20/11/2021

Histoire des cygnes du Léman 

Ils sont quelque 400 aujourd’hui à cingler ou barboter dans ses eaux et à coloniser ses rives. Il y a 50 ans, ils étaient trois fois plus nombreux, et à l’origine il n’y en avait que deux, et cela ne remonte qu’à l’an 1837! Non, le cygne n’est pas un enfant biologique de notre lac, et c’est une première instruction qu’on retient de la visite nyonnaise d’une expo qui lui est consacrée au Musée du Léman*. Même s’il partage avec les vaches autochtones la primeur sur nos cartes postales (à lui l’adret, les versants solaires, à elles l’ubac et ses herbes tendres), c’est un allochtone acclimaté.
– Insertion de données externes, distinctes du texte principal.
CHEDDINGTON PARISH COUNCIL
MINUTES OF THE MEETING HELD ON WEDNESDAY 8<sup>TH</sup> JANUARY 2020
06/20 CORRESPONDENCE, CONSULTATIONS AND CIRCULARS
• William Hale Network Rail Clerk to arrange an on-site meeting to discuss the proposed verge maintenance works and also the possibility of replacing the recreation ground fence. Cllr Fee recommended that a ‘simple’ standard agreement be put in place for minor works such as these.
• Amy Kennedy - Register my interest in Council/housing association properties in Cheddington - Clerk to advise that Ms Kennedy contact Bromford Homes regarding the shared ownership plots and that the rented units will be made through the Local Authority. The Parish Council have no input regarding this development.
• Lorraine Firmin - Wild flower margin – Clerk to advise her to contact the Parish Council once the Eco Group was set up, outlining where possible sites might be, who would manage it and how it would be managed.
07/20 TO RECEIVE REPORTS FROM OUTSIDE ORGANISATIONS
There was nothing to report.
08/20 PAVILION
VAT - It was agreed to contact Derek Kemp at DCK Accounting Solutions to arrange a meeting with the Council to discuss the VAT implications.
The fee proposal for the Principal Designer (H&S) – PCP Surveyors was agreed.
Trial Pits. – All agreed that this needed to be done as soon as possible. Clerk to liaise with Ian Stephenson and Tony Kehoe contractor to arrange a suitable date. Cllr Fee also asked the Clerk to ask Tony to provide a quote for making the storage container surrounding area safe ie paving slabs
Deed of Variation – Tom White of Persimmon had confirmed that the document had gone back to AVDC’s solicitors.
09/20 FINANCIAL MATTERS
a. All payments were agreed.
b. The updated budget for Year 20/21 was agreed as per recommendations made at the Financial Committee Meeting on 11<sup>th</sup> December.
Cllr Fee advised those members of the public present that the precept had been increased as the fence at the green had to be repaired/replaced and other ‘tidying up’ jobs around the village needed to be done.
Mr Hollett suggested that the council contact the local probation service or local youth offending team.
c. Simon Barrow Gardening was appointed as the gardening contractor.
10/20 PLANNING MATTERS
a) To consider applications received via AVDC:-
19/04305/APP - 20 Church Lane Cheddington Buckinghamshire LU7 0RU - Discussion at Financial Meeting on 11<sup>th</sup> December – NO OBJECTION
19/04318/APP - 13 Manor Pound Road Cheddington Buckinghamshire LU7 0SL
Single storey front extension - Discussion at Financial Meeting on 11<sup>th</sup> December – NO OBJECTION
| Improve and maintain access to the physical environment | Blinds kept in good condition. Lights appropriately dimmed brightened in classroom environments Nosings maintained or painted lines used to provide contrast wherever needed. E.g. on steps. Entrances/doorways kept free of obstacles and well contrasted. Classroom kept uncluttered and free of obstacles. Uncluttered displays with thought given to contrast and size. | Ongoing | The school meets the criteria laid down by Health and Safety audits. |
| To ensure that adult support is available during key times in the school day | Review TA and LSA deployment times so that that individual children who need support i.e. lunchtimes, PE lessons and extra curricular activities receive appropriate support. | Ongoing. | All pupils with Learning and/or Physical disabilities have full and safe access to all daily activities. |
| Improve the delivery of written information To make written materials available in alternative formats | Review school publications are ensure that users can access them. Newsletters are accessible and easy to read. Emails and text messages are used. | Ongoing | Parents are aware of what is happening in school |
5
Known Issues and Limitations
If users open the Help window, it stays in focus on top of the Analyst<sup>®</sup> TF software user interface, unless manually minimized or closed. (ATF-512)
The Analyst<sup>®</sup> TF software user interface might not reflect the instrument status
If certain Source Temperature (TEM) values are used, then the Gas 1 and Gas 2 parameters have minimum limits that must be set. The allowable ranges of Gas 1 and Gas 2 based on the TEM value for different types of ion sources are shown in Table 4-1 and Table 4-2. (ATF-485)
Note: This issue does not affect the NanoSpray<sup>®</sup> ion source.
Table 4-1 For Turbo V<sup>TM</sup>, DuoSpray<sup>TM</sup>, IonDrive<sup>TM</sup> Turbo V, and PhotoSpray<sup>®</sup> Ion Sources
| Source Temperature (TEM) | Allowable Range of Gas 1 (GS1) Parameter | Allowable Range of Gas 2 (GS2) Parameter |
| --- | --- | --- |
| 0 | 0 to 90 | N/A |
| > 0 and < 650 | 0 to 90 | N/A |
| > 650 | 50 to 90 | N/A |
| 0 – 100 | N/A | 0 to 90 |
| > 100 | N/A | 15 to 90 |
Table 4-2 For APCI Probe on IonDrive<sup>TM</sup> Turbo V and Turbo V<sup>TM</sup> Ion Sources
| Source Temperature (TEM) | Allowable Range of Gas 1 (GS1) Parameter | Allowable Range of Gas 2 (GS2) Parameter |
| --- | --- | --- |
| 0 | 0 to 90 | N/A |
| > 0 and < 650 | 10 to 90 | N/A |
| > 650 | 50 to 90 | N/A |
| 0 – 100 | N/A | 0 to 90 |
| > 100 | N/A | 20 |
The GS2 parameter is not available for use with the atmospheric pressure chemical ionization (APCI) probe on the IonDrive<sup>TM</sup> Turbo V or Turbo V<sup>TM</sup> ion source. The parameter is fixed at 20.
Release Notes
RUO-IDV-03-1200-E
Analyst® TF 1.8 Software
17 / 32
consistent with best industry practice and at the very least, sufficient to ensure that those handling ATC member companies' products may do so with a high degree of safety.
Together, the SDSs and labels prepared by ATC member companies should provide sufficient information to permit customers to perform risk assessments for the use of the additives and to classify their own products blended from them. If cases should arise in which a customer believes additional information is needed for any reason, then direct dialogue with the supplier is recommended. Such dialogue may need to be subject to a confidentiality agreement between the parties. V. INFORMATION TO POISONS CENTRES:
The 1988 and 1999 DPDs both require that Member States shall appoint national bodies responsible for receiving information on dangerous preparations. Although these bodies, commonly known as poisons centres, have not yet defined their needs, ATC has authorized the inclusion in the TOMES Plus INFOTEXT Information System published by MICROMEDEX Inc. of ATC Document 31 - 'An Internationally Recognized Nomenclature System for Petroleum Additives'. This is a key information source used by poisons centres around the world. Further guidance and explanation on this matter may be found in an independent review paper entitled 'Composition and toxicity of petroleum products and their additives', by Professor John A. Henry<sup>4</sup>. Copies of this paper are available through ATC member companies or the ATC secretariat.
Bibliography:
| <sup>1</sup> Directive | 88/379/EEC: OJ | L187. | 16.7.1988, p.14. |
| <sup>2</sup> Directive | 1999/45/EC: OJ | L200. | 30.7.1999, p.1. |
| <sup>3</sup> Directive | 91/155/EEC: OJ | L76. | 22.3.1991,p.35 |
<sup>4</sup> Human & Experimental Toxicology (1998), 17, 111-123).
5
Le cygnus olor - c’est son nom scientifique - est d’ascendance scandinave, tels l’eider à duvet, l’oie cendrée ou l’élan à ramure arborescente. Mais au Danemark, il est couronné comme un emblème royal.

Le premier couple fut importé à l’initiative d’un magistrat genevois qui voulait empanacher le panorama du Petit-Lac, et cela suscita d’abord de la curiosité, voire un brin de déception féminine. Accourues depuis leurs châteaux de l’arrière-pays nyonnais, des patriciennes en crinoline de la «bonne société» regrettèrent d’avoir été quelquefois complimentées, par de vils flatteurs, pour leur cou de cygne: « Non, le mien n’est pas si long, ni onduleux.» 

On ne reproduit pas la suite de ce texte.